沈聿的电话几乎是刚拨过去就接通了,霜序叫了声“哥”,突然又哽住,不知道该如何向他解释自己今晚的“失踪”。
电话里沉默片刻,沈聿开口时声线依然温和,问她:“去哪了?”
“吃面。”霜序说。
“地址给我。”
霜序把面店的地址报过去,沈聿说:“别乱跑,等我一会。”
霜序“嗯”了声,挂断电话,在原地默默站了片刻。
这个时间店里没有其他客人,安静得出奇。
想起还没付款,她重新拿起手机问正在准备打烊的老板:“多少钱?”
老板笑容友善:“贺先生已经付过了。”
付过了?
霜序扭头,原来的位置空无一人,贺庭洲不知何时已经出去了。
她走出店门,贺庭洲正靠在车上抽烟。
他宽肩长腿,身材跟衣架子似的,衬衣被微风鼓起,映着车灯的光,一身落拓风流。
“我哥来接我,我在这等他。

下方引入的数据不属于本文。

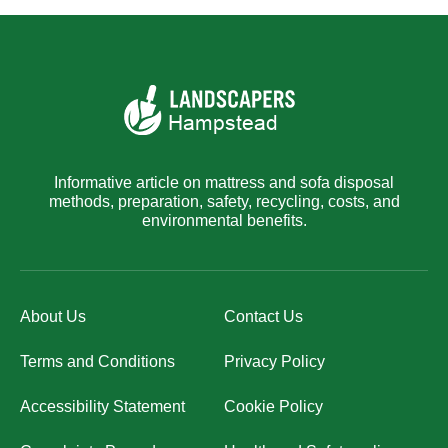
Informative article on mattress and sofa disposal
methods, preparation, safety, recycling, costs, and
environmental benefits.
About Us
Contact Us
Terms and Conditions
Privacy Policy
Accessibility Statement
Cookie Policy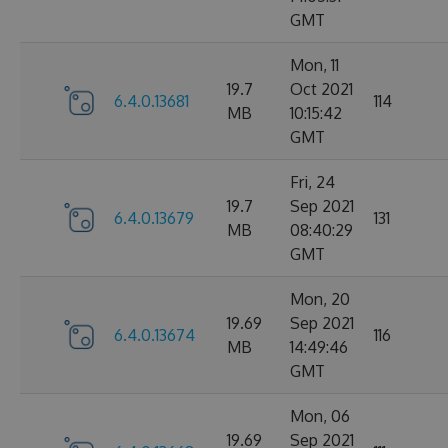
GMT
Mon, 11
19.7
Oct 2021
6.4.0.13681
114
MB
10:15:42
GMT
Fri, 24
19.7
Sep 2021
6.4.0.13679
131
MB
08:40:29
GMT
Mon, 20
19.69
Sep 2021
6.4.0.13674
116
MB
14:49:46
GMT
Mon, 06
19.69
Sep 2021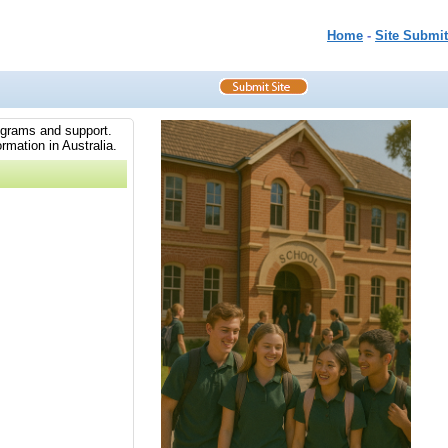
Home
-
Site Submit
rograms and support.
rmation in Australia.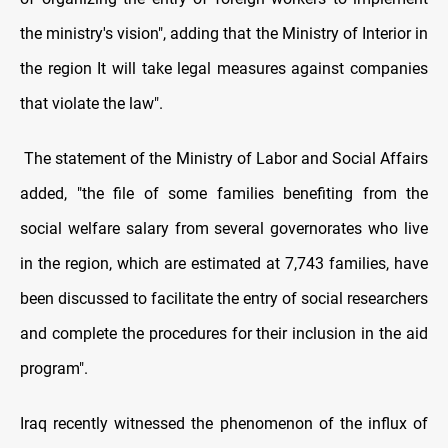
the ministry's vision", adding that the Ministry of Interior in
the region It will take legal measures against companies
that violate the law".
The statement of the Ministry of Labor and Social Affairs
added, "the file of some families benefiting from the
social welfare salary from several governorates who live
in the region, which are estimated at 7,743 families, have
been discussed to facilitate the entry of social researchers
and complete the procedures for their inclusion in the aid
program".
Iraq recently witnessed the phenomenon of the influx of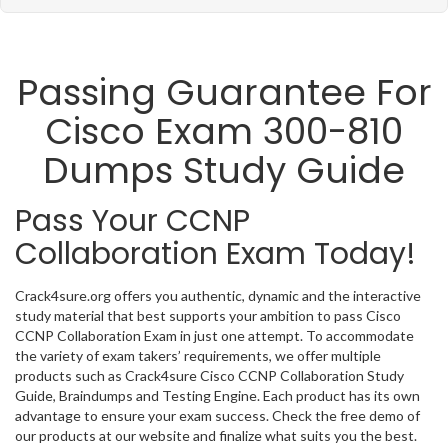
Passing Guarantee For
Cisco Exam 300-810
Dumps Study Guide
Pass Your CCNP
Collaboration Exam Today!
Crack4sure.org offers you authentic, dynamic and the interactive
study material that best supports your ambition to pass Cisco
CCNP Collaboration Exam in just one attempt. To accommodate
the variety of exam takers’ requirements, we offer multiple
products such as Crack4sure Cisco CCNP Collaboration Study
Guide, Braindumps and Testing Engine. Each product has its own
advantage to ensure your exam success. Check the free demo of
our products at our website and finalize what suits you the best.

”霜序想了想,还是对他说了声:“庭洲哥,今天谢谢你。”
虽然她没想跳河,但当时心情的确很坏,有个人把她从河边的冷风里拉回来,带她吃了一碗热气腾腾的面,她的感谢是真心的。
烟雾缭绕里,贺庭洲瞥她一眼,回答也很“贺庭洲”:“谢着吧。”
他掐了烟,直起身上车,柯尼塞格在嚣张狂傲的声浪中扬长而去,大概迫不及待找他的艳遇去了吧。
沈聿到这时,已经是二十分钟之后。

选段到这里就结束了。